Files
edgartools/venv/lib/python3.10/site-packages/edgar/documents/docs/quality-improvement-strategy.md
2025-12-09 12:13:01 +01:00

6.5 KiB

HTML Parser Quality Improvement Strategy

Overview

Simple, iterative testing strategy for the HTML parser rewrite. The goal is rapid feedback loops where we compare OLD vs NEW parser output, identify visual/functional issues, fix them, and repeat until satisfied.

◆ GIVEN DATA ◆
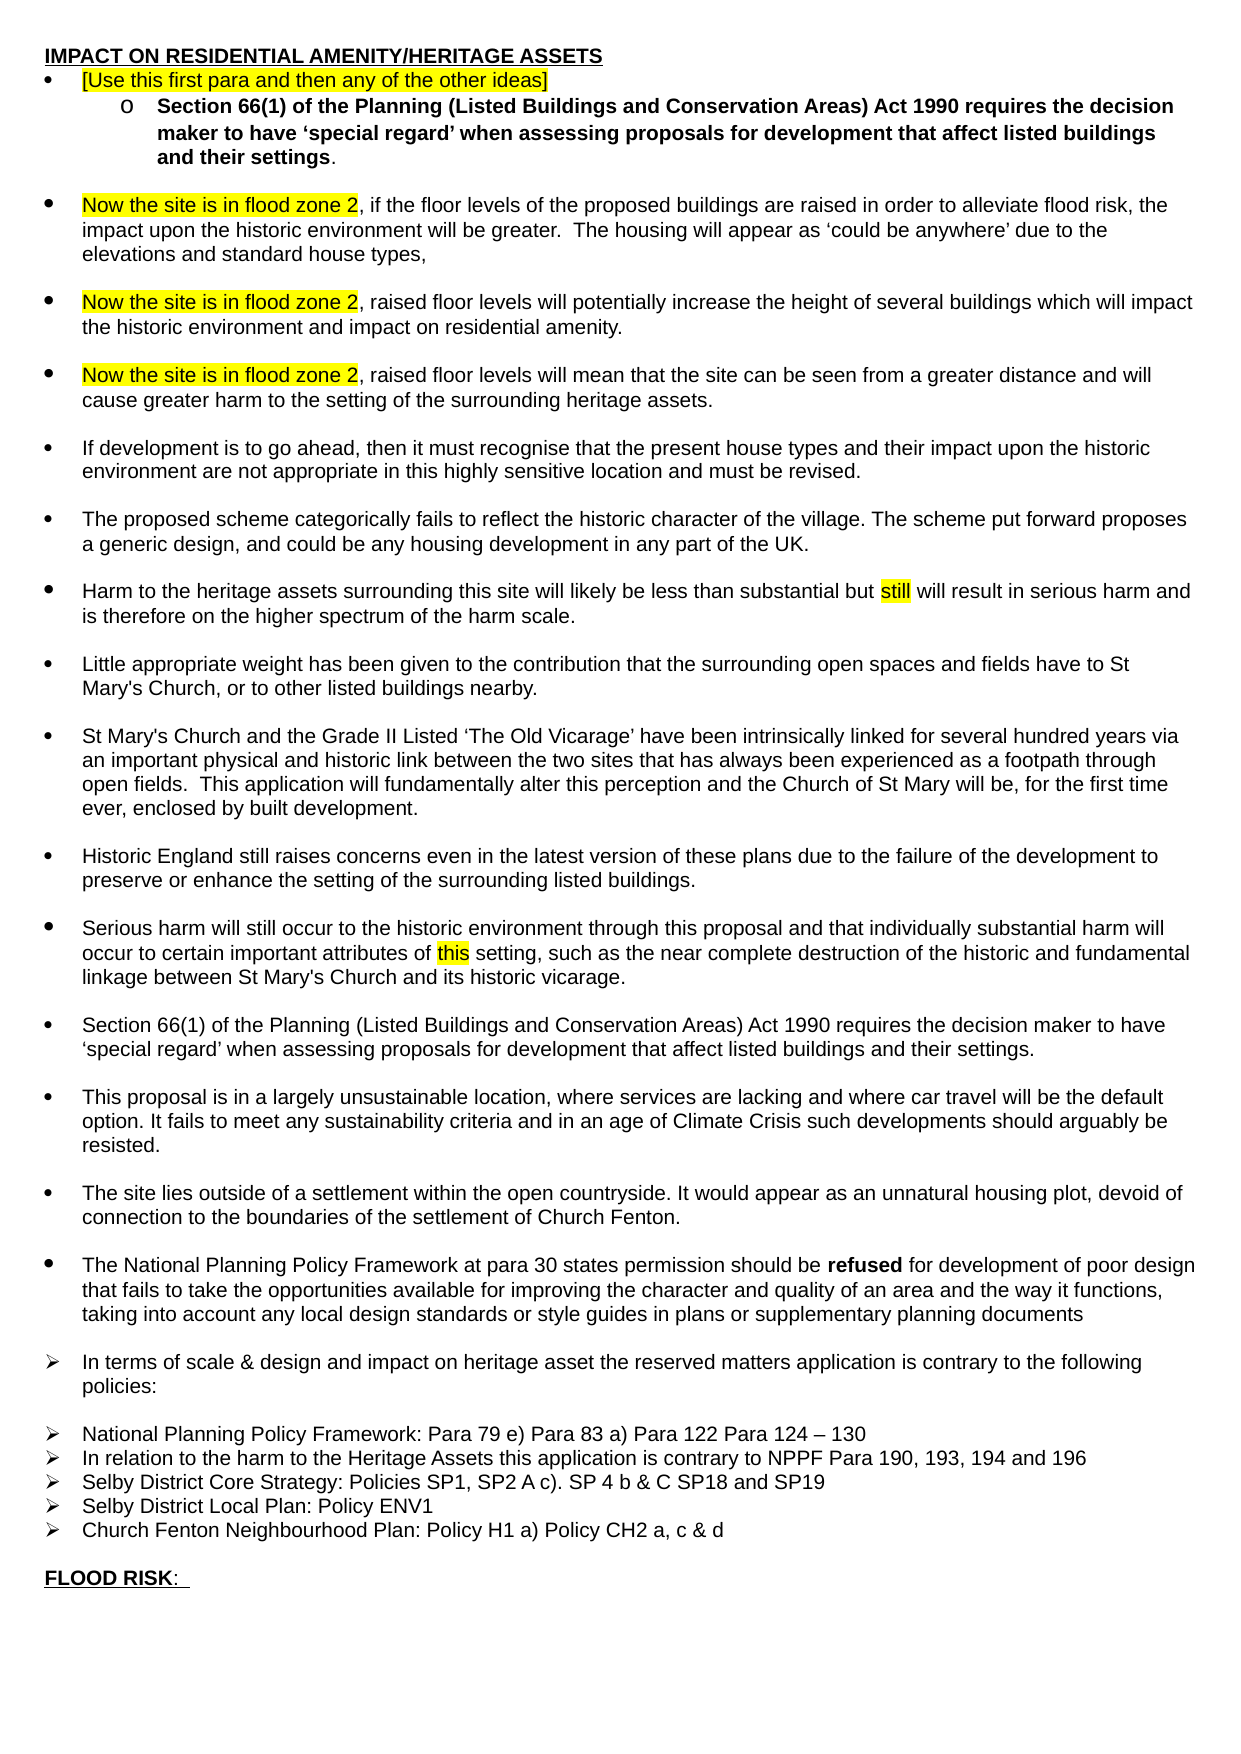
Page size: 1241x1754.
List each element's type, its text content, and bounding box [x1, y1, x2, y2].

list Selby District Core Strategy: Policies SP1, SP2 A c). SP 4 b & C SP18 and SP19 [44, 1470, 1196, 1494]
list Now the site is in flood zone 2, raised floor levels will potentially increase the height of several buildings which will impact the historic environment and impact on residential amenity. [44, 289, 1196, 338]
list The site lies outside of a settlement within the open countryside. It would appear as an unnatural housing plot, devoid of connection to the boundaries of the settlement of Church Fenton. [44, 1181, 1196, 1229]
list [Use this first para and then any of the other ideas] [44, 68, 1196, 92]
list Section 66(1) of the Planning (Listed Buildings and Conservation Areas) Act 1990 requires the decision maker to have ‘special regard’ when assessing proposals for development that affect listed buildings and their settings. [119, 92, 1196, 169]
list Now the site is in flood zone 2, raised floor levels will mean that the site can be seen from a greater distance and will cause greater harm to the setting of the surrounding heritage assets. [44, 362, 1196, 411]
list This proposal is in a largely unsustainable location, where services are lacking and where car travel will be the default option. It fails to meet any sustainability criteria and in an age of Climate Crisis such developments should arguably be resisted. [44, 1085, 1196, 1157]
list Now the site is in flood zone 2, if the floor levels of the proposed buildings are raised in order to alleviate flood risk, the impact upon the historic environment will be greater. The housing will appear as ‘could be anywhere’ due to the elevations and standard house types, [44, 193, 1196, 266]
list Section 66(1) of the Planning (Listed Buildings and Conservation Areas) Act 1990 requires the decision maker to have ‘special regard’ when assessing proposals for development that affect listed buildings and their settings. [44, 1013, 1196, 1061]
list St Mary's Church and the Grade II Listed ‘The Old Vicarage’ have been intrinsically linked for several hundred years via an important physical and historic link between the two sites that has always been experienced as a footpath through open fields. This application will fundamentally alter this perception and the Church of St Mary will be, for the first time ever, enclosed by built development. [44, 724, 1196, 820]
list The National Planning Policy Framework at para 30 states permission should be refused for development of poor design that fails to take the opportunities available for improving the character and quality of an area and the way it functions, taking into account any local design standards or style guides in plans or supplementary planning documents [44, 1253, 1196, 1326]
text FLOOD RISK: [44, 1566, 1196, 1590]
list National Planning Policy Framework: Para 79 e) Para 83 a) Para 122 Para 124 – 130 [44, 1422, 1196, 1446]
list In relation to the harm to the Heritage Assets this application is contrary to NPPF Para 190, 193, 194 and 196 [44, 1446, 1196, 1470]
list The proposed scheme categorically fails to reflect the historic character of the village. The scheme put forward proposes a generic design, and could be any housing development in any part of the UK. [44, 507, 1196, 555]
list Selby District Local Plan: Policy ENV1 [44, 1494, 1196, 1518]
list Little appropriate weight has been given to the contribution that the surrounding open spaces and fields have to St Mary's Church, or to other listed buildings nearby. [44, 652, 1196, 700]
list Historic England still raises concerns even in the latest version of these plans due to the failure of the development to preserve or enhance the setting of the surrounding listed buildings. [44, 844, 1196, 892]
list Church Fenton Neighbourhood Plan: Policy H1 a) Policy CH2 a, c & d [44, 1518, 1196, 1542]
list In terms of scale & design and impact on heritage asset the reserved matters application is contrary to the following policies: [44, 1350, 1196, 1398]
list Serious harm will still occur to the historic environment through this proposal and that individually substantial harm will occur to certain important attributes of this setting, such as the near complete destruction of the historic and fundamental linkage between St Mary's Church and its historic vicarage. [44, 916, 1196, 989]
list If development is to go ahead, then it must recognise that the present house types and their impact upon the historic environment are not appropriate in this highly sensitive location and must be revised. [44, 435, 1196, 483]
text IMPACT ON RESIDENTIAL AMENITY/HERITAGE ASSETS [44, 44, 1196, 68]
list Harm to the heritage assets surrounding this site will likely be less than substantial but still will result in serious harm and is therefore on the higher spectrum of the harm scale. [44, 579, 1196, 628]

...

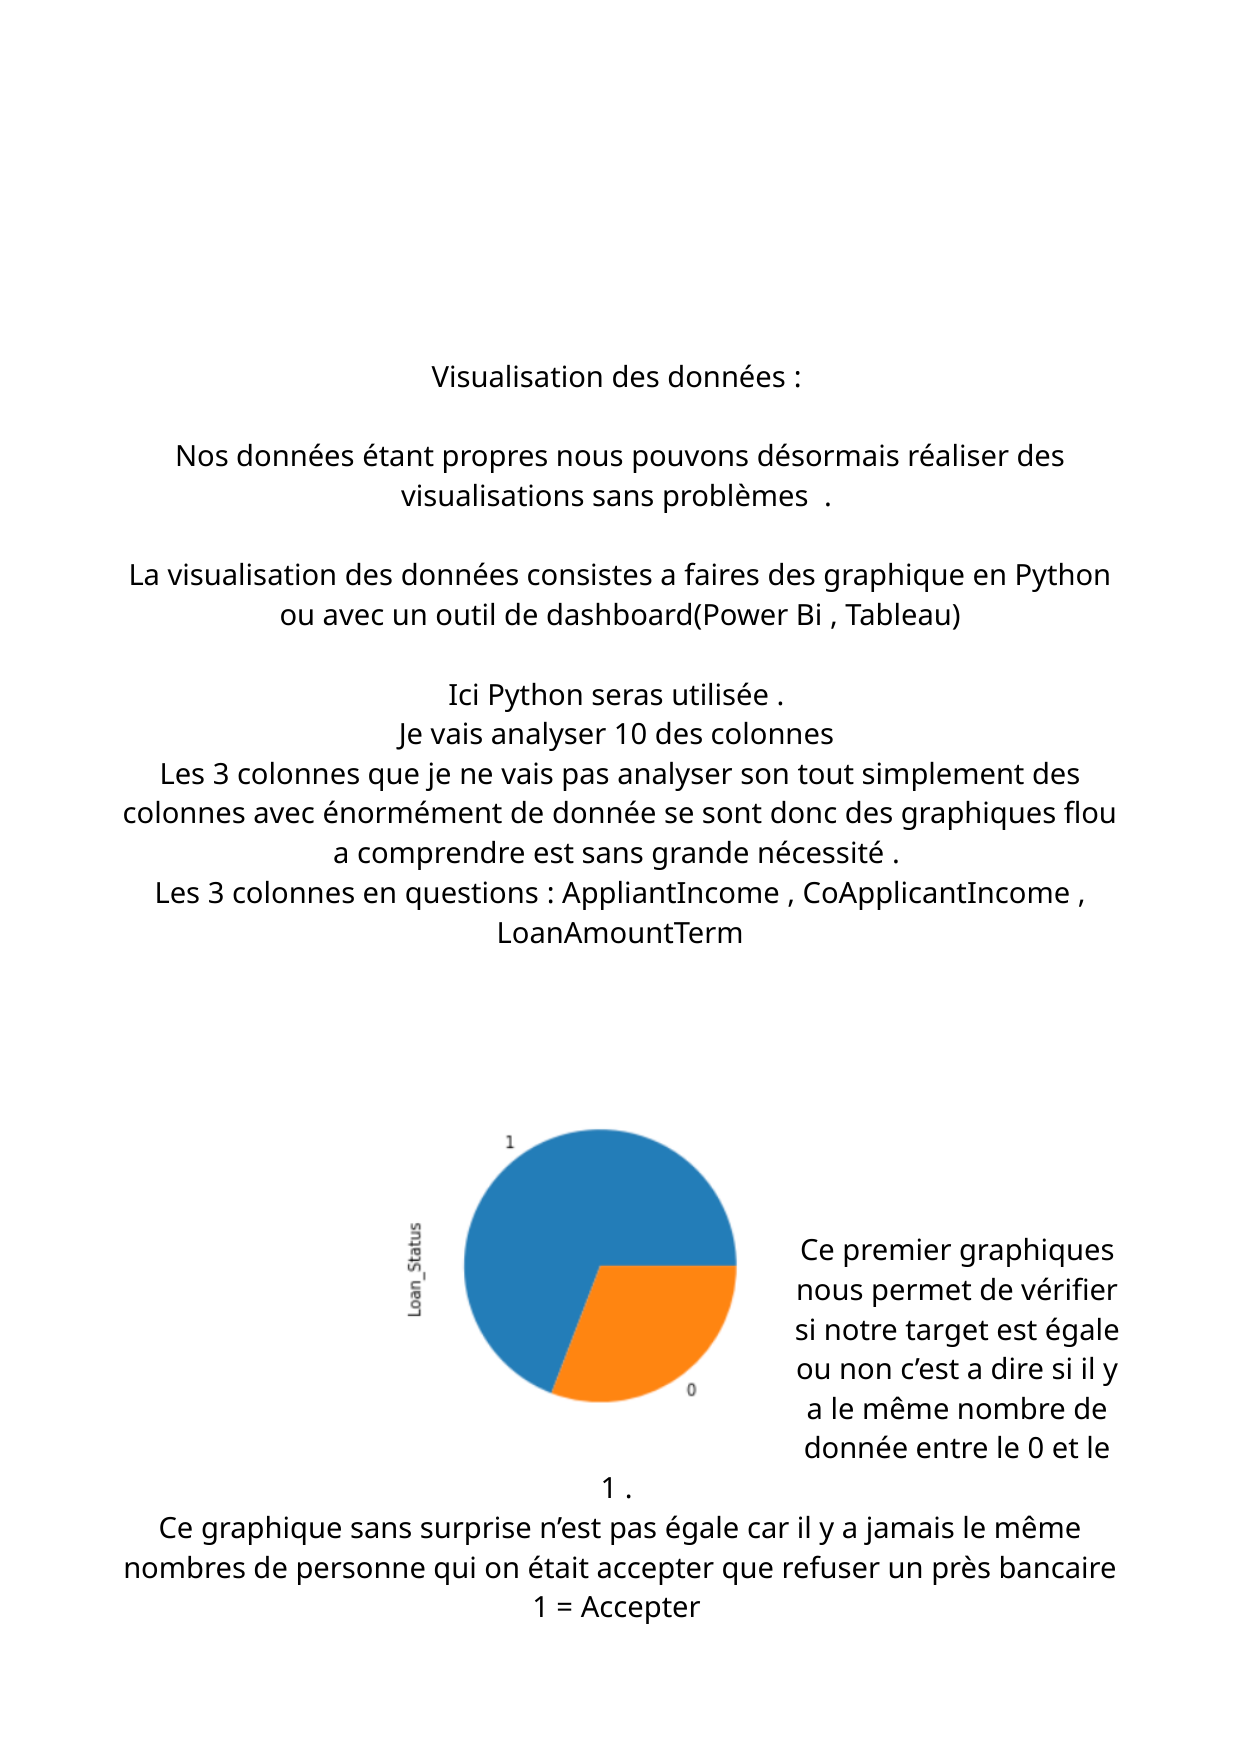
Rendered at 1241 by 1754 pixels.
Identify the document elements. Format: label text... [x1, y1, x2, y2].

--

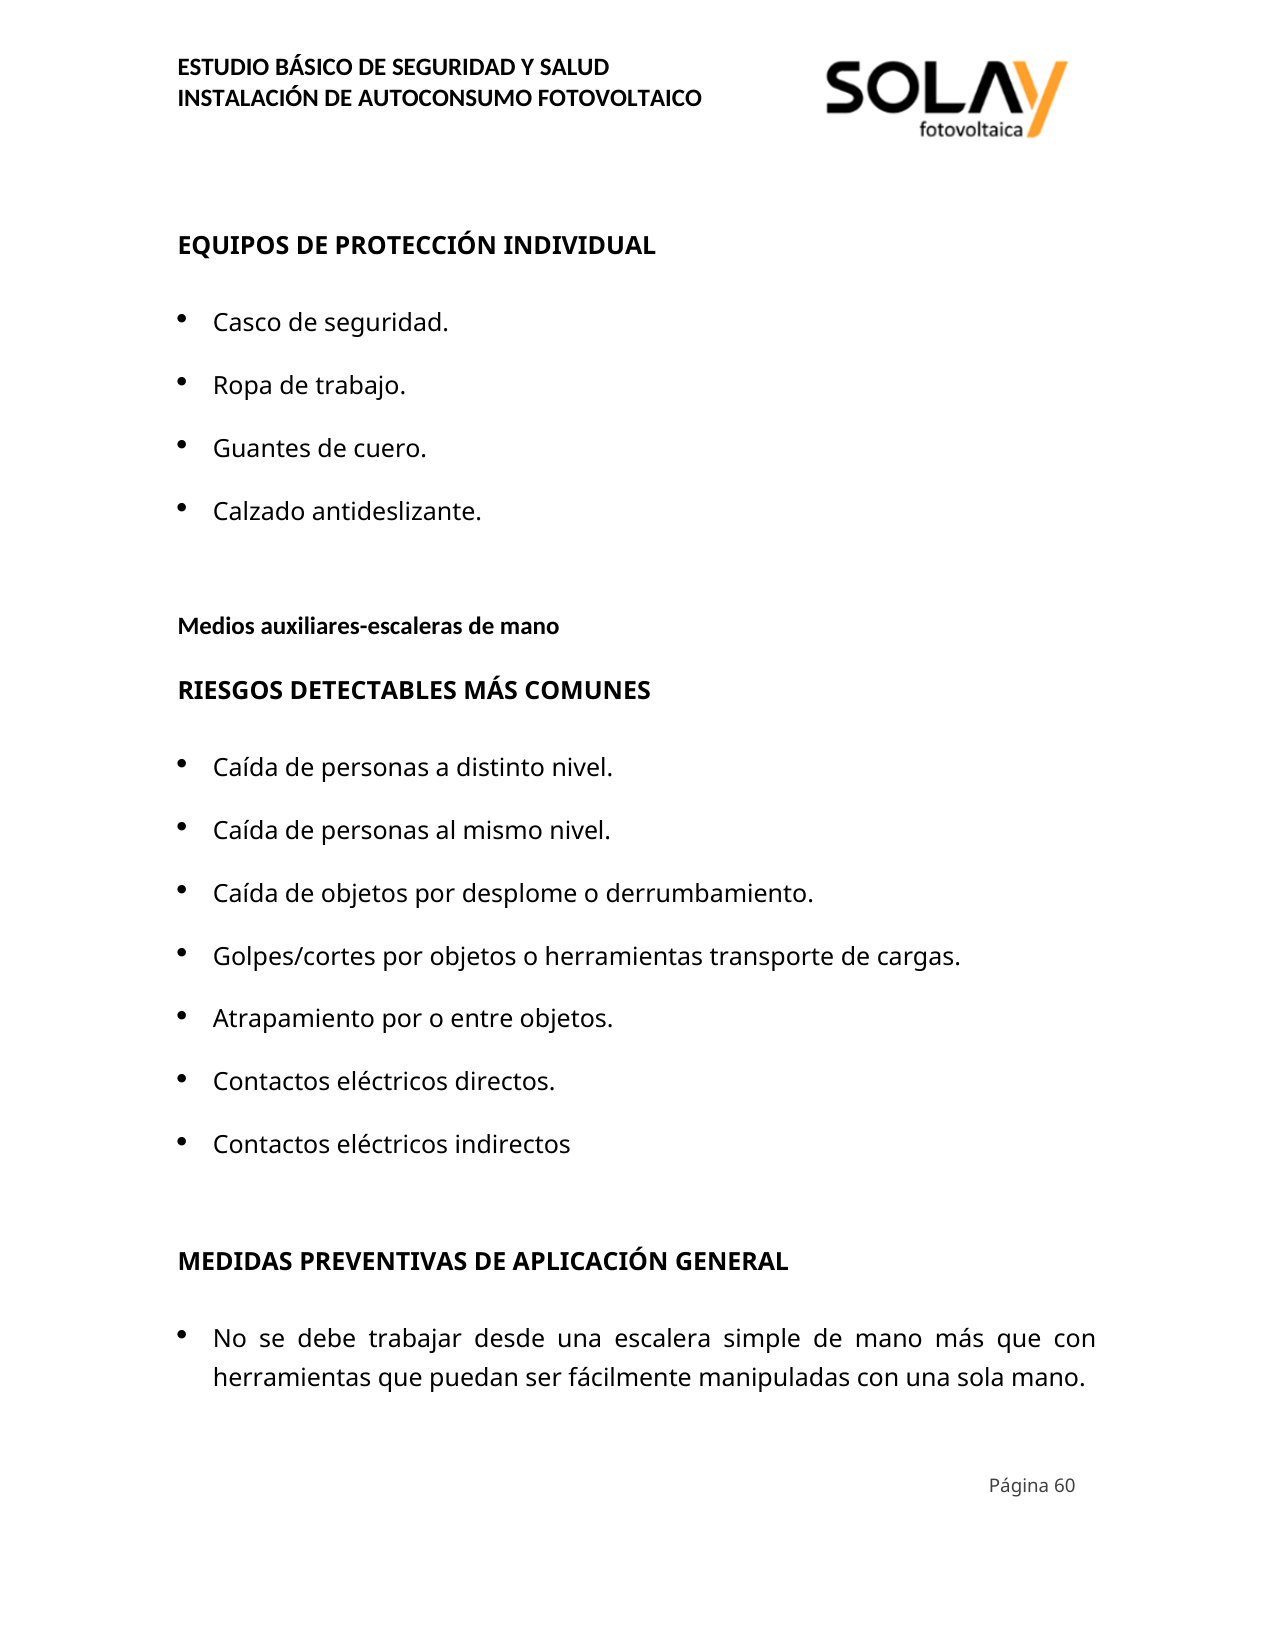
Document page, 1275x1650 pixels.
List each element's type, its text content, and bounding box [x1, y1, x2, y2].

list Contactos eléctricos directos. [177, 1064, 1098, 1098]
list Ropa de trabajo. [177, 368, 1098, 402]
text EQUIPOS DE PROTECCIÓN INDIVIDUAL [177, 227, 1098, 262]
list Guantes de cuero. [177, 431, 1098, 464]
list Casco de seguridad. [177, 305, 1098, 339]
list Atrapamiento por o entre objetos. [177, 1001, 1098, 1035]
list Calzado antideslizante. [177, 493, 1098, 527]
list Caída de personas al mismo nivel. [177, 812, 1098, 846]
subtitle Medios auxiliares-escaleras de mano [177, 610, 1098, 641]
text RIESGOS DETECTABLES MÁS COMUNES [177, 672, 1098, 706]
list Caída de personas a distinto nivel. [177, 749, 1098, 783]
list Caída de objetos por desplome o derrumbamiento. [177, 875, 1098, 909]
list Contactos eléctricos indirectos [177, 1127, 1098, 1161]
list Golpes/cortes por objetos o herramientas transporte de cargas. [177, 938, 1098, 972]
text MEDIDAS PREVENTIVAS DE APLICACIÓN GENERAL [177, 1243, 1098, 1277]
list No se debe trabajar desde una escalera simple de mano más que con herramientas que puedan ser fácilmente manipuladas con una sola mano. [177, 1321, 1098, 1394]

◆ PROBLEM 1 ◆
Please quote the records from the line containing "Rendered at 1241 by 1754 pixels." through the line containing "Identify the document".
◆ PROBLEM 2 ◆
Write the next part of the HTML parser testing strategy, continuing after its final sentence.
These records are unrelated to the parser testing document.

◆ REPLY 1 ◆
Rendered at 1241 by 1754 pixels.
Identify the document elements. Format: label text... [x1, y1, x2, y2].

◆ REPLY 2 ◆
Test Corpus

10 Representative Documents

Selected to cover different filing types, companies, and edge cases:

# Company Filing Type File Path Rationale
1 Apple 10-K data/html/Apple.10-K.html Large complex filing, existing test file
2 Oracle 10-K data/html/Oracle.10-K.html Complex financials, existing test file
3 Nvidia 10-K data/html/Nvidia.10-K.html Tech company, existing test file
4 Microsoft 10-K data/html/Microsoft.10-K.html Popular company, complex tables
5 Tesla 10-K data/html/Tesla.10-K.html Manufacturing sector, different formatting
6 [TBD] 10-Q TBD Quarterly report format
7 [TBD] 10-Q TBD Another quarterly for variety
8 [TBD] 8-K data/html/BuckleInc.8-K.html Event-driven filing
9 [TBD] Proxy (DEF 14A) TBD Proxy statement with compensation tables
10 [TBD] Edge case TBD Unusual formatting or very large file

Note: Fill in TBD entries as we identify good test candidates.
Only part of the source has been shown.